_GOAL_
Substitute "division" for "phylum" throughout the lines of all the items below and change nothing else. Leave the pictures out of your answer.

_Extracted data entries_
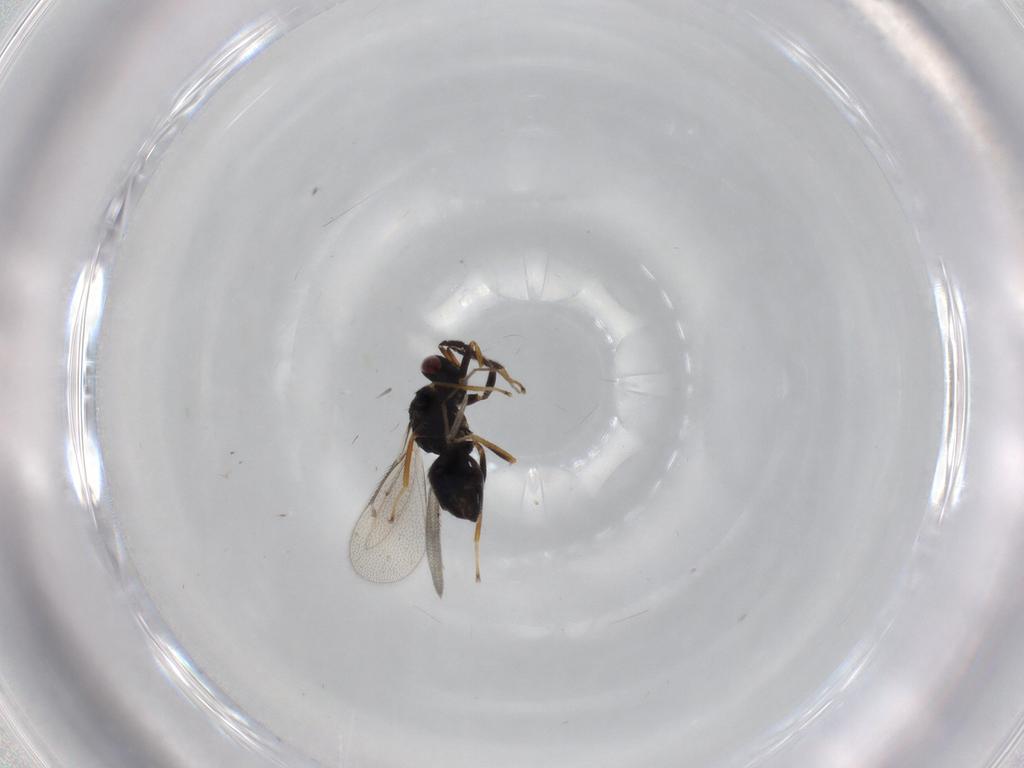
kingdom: Animalia
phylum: Arthropoda
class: Insecta
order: Hymenoptera
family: Eulophidae
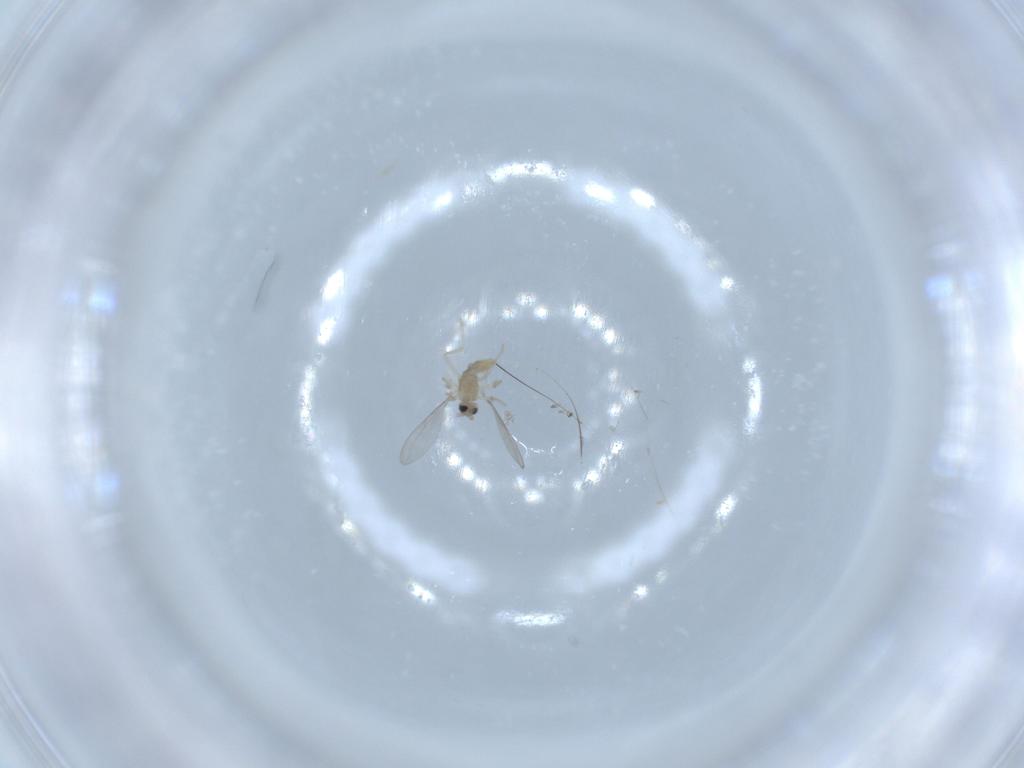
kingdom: Animalia
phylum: Arthropoda
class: Insecta
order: Diptera
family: Cecidomyiidae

_FULL OUTPUT_
kingdom: Animalia
division: Arthropoda
class: Insecta
order: Hymenoptera
family: Eulophidae
kingdom: Animalia
division: Arthropoda
class: Insecta
order: Diptera
family: Cecidomyiidae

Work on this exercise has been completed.